The Colonel Avery Morgan House, at 219 South Main Street in Colchester, was built around 1824. Col. Morgan, born in 1781, was originally from Groton. He was a carpenter, merchant and farmer, who also served in the War of 1812 in the defense of New London. In 1802, he married Jerusha Gardner. Their first two children were born in Groton (they also lived for a time in Bozrah) and the other five children were born in Colchester, which they moved to in 1807. They later moved to Hartford, where Col. Morgan died in 1860 and his widow in 1861. The Colonel Avery Morgan House in Colchester is now a branch of Liberty Bank.
George Jewett House (1803)
The Thomas Millard House is on Main Street in Essex. Millard carved ship’s figureheads and built several houses, including his own in 1803. In 1814, the house was sold to George Jewett, a lawyer and town clerk, who commanded the Potapoug Militia during the 1814 British raid on Essex.
Elkanah Cobb House (1769)
The Elkanah Cobb House, on Water Street in Stonington Borough, is one of the oldest in town. Built in 1760s, the Cobb House is a one-and-a-half story structure with a gambrel roof and unusual 9 over 6 sash windows. Cobb was the owner of the house at the time when Stonington was bombarded by British ships on August 19, 1814 during the War of 1812. According to The Homes of our Ancestors in Stonington, Conn., by Grace Denison Wheeler (1903), the house “stood in the thick of the fight near the [American] battery, and so has many scars received during the bombardment.” Benson J. Lossing visited Stonington in 1860 and mentions the house in his Pictorial Field-Book of the War of 1812 (1869).
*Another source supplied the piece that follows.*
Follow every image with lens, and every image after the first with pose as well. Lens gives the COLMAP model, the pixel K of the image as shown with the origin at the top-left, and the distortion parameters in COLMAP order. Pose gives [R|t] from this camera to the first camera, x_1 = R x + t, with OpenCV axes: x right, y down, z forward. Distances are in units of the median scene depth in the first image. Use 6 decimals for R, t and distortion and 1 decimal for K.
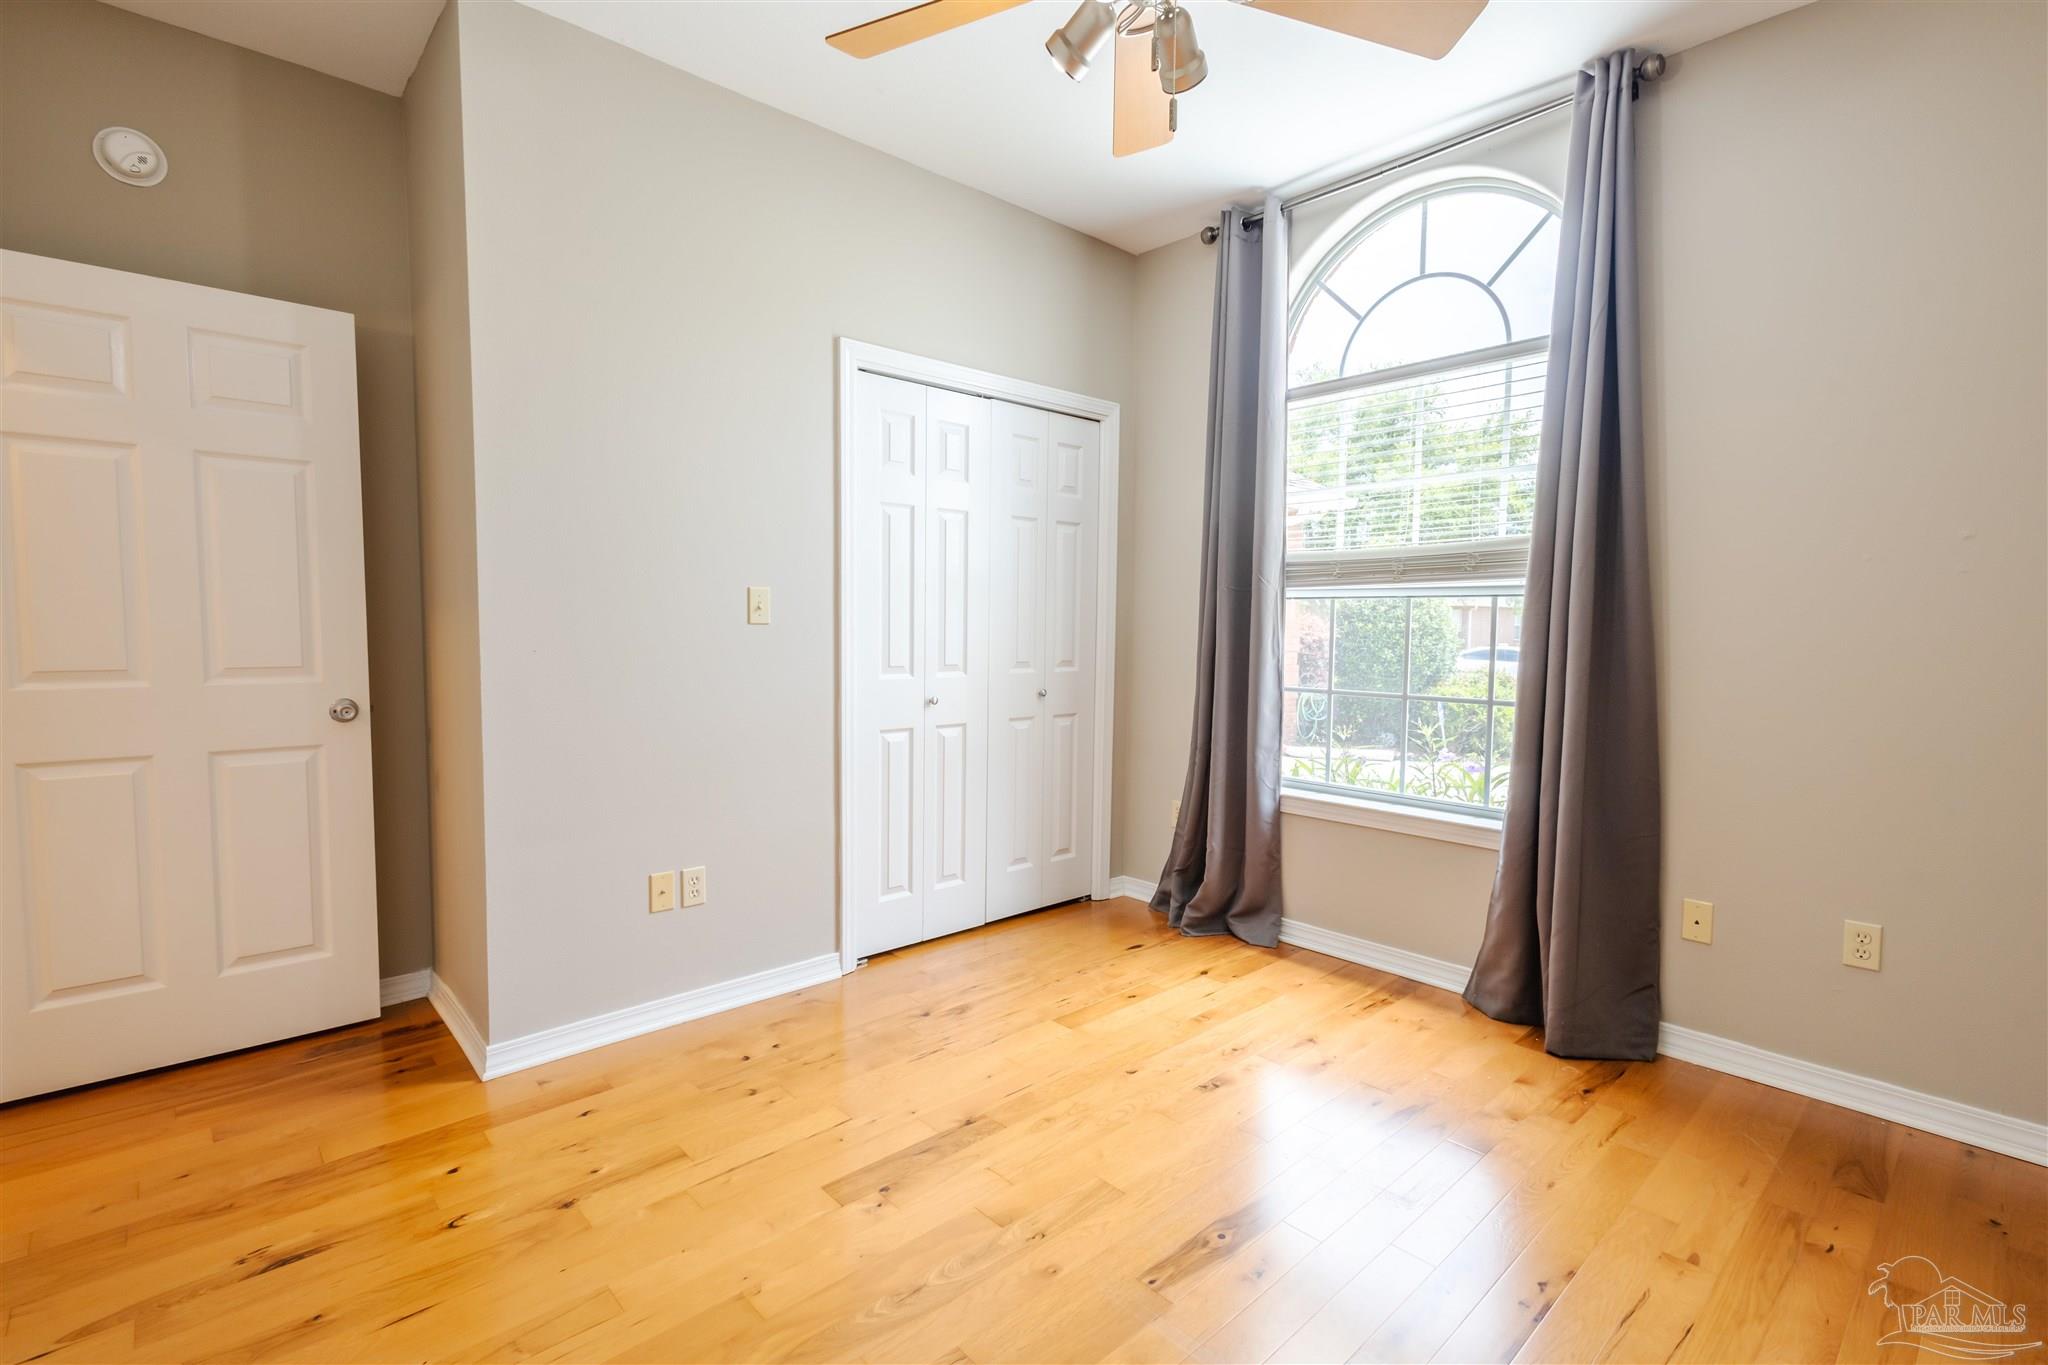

The Capt. Amos Palmer House (1787)
The Capt. Amos Palmer House is located on Main Street in Stonington Borough. The house was built by Amos Palmer in 1787, replacing his earlier home on the same site, which had burned down when a barn on an adjoining property caught on fire. When a British cannonball hit the house during the War of 1812, Capt. Palmer waited until it had cooled and brought it to the fort to be returned to its sender! From 1837 to 1840, the house was occupied by Anna Matilda McNeill Whistler, whose sister was married to Dr. George E. Palmer of Stonington, and her family. Her husband, the engineer Major George Washington Whistler, was working on the Providence to Stonington railroad. Their son, the artist James McNeill Whistler, was a child at the time. He later painted the famous portrait of his mother in 1871. The family frequently revisited the house. In the twentieth century, it was the home of the poet, Stephen Vincent Benét, and later the Canadian artist, author and filmmaker, James Houston.